Tuesday, November 8, 2011

Tradition versus development..musings during a camel ride

Today we are in Jaisalmer, the golden desert town.We are staying inside the fort, built in the 12th century. There are concerns that due to overpopulation and therefore over-use, the fort is gradually sinking. Lonely Planet refuses to recommend any of the hotels inside the fort, encouraging tourists to be environmentally conscious and not contribute to the ongoing decay. As our hotels are prebooked by our driver we are not respecting that advice...of course I feel guilty, but it is pretty impressive sleeping inside of a fort. It feels a little like King Arthur and we are inside one of his gated cities, with a little middle-eastern look!

The Thar desert is between India and Pakistan. e are not far from that country. There is a huge military base at Pokanar, not far from here. We have been told that nuclear tests have been done in the desert near there.

Yesterday we lived the real tourist experience. Our desert escapade was lots of fun. We rode camels over the scrub and dunes to watch a beautiful sunset. We met troupes of goats, cows  and sheep in the desert, gathering at a local watering hole. Many of these animals are herded by children.....they work to support their families, not going to school in many areas, especially rural ones, and the government is hard-pressed to do anything about it as if these children did not work, they could end up begging on the streets. In Khuri, the desert village where we ate and met our respective camels, there is a school and our camel man/boy, told us they attend from 10am until mid afternoon and then they help with the camels.

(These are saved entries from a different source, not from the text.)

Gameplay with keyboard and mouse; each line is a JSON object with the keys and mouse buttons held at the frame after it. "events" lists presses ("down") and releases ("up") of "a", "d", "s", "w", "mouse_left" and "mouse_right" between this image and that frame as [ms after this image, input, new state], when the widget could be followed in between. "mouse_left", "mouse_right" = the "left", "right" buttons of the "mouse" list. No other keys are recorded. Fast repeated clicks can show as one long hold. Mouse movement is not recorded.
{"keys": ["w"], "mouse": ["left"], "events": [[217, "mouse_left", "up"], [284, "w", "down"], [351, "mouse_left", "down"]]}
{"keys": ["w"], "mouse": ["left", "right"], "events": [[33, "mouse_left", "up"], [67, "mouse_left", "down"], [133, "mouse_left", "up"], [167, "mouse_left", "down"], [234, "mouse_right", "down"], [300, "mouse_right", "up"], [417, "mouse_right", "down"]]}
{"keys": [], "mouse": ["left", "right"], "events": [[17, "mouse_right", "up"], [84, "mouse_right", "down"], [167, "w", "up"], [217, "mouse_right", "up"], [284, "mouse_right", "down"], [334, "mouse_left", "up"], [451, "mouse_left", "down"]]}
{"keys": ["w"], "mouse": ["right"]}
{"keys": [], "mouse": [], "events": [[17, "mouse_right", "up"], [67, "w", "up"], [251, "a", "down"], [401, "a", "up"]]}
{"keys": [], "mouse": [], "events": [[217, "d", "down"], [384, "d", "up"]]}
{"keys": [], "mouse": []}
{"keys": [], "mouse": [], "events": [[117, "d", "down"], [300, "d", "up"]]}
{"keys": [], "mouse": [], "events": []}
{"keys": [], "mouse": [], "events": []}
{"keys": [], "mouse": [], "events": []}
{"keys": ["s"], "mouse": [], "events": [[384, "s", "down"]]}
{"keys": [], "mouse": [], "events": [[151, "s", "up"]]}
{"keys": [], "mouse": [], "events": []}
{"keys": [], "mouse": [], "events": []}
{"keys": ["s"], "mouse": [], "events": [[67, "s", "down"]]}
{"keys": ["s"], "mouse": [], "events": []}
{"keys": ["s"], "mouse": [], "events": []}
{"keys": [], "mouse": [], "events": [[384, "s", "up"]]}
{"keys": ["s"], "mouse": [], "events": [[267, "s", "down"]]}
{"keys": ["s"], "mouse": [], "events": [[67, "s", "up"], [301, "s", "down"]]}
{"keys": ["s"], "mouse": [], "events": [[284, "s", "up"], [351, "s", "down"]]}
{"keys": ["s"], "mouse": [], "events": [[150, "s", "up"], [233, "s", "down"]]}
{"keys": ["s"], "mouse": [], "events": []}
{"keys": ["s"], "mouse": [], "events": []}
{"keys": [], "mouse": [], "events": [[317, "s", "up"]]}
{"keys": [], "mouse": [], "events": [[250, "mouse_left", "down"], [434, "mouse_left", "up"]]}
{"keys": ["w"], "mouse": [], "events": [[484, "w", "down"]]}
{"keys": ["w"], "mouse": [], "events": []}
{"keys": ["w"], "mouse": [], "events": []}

Riding on a camel is no easy task. Getting your balance and then feeling safe as the camel walks or trots over the dunes required some getting used to. The hardest part is when they lie down, back legs first (camel man says to lean back) and then front legs (camel man says to lean forward). Each time I thought I would fall off. But we saw locals galloping over the desert on their steeds, so I guess you eventually get used to the feeling. My camel kept kicking himself, probably to bat at the flies, but each time he did so I got a good shake and had to steady myself so as not to fall off. Pierre's camel whose name was Disco, was much calmer and did not give him such a rough ride.

After a delicious meal, complete with Rajastani music and dance, we escorted again out into the desert on a camel cart and spent the night sleeping under the stars. Beds were set up for us, complete with dusty old blankets. The stars and moon were incredible. Of course, this is all done for the tourists, and the local camel owners have become wealthy catering to those who wish to have a desert experience.

The villages are clusters of little adobe huts with thatch roofs, or flat roofed square houses built with local- made bricks or stone. Once again they remind me of pictures in bible-story books. But the paradox is the camel man talking on his cell phone as we sleep in the desert, the sound of jeeps in the distance, and most of all, the miles and miles of windmills we could see in the distance. One cannot help reflect on the effect development and the arrival of outside influence has had on the lives of the people here.